WHAT IS BEING ASKED: Extract, from the listing that follows, each line containing the word "چراغ".

- Opening Delimiter -

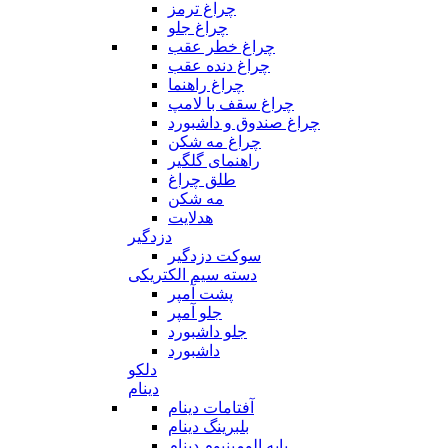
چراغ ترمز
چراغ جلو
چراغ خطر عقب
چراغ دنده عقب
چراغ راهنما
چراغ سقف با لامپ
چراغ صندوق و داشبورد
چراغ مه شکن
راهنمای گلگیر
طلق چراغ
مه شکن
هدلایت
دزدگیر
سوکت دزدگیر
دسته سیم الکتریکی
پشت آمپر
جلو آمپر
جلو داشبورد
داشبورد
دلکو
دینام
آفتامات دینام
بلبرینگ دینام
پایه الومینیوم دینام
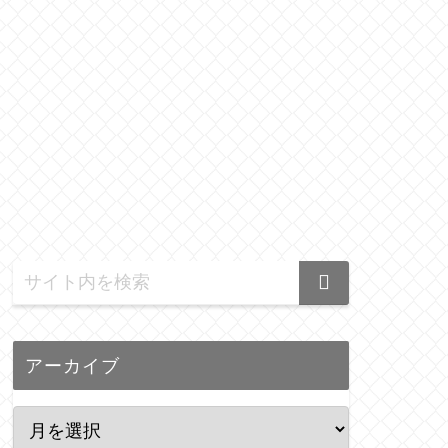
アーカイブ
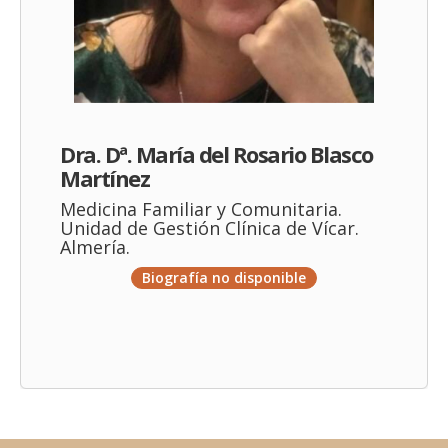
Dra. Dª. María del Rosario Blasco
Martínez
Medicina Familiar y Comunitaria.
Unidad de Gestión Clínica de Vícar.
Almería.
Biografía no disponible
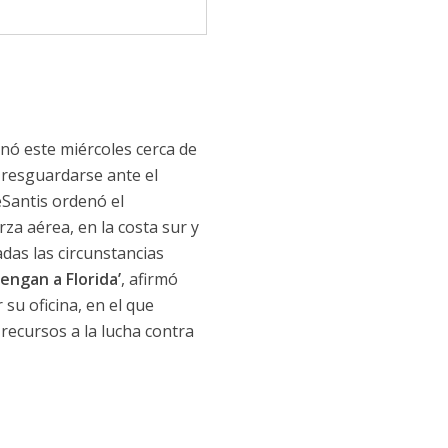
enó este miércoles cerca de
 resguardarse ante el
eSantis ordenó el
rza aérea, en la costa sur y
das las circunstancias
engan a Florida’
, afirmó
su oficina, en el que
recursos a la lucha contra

- Closing Delimiter -
- Opening Delimiter -

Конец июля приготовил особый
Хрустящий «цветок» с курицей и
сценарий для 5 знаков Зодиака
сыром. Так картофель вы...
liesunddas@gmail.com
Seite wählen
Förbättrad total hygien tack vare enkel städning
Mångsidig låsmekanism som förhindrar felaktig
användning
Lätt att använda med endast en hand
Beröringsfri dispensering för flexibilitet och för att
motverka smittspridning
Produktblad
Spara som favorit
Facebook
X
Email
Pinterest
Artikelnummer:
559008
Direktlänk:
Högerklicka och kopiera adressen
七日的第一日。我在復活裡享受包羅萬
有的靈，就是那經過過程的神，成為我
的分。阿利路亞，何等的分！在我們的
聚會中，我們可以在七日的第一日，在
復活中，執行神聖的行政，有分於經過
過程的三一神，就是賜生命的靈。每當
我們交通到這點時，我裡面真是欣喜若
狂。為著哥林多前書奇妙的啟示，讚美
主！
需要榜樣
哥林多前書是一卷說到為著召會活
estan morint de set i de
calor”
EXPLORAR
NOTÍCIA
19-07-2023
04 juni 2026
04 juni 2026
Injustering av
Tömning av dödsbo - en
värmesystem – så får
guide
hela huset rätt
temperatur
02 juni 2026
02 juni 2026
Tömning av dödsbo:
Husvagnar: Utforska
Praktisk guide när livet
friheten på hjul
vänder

- Closing Delimiter -
- Opening Delimiter -

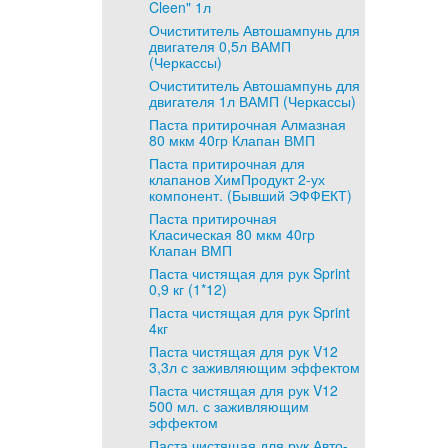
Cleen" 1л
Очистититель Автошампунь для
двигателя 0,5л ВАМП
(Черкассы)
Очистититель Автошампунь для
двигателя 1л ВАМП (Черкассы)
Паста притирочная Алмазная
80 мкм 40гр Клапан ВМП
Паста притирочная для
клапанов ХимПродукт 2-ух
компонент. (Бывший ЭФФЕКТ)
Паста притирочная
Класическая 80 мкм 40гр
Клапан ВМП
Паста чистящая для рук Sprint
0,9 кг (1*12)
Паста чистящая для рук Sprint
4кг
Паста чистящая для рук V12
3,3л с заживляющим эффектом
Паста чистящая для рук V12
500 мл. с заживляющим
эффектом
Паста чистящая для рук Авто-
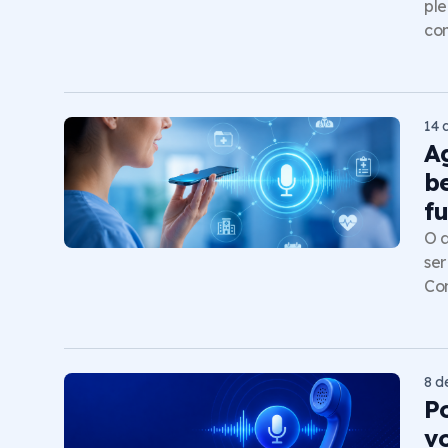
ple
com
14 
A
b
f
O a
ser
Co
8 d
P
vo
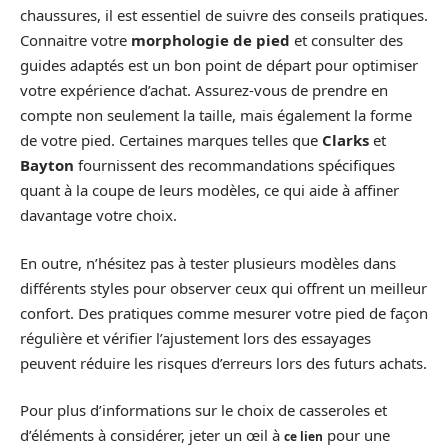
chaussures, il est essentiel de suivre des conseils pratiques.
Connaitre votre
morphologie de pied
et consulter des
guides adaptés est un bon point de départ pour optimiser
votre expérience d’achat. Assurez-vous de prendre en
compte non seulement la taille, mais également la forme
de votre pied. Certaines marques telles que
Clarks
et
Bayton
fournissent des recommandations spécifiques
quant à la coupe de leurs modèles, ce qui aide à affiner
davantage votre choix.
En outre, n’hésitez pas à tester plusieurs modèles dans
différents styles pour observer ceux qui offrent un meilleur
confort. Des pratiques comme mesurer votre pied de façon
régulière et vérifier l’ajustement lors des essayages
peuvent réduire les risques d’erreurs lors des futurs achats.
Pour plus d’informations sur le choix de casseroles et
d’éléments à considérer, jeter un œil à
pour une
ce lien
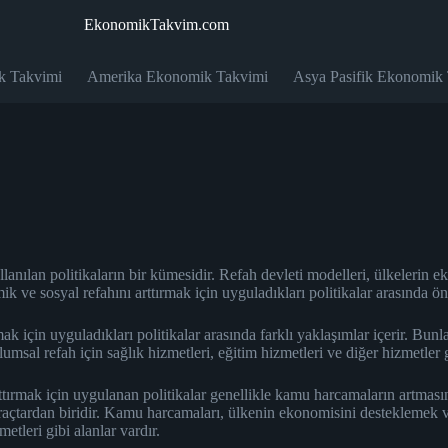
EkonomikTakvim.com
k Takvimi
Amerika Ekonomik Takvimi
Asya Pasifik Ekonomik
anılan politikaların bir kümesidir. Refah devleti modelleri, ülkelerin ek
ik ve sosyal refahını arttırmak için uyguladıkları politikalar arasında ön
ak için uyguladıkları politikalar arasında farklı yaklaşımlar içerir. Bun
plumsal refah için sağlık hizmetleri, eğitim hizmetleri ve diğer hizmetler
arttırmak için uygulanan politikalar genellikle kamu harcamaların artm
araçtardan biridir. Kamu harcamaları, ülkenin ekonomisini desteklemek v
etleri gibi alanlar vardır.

- Closing Delimiter -

TASK ANSWER:
چراغ ترمز
چراغ جلو
چراغ خطر عقب
چراغ دنده عقب
چراغ راهنما
چراغ سقف با لامپ
چراغ صندوق و داشبورد
چراغ مه شکن
طلق چراغ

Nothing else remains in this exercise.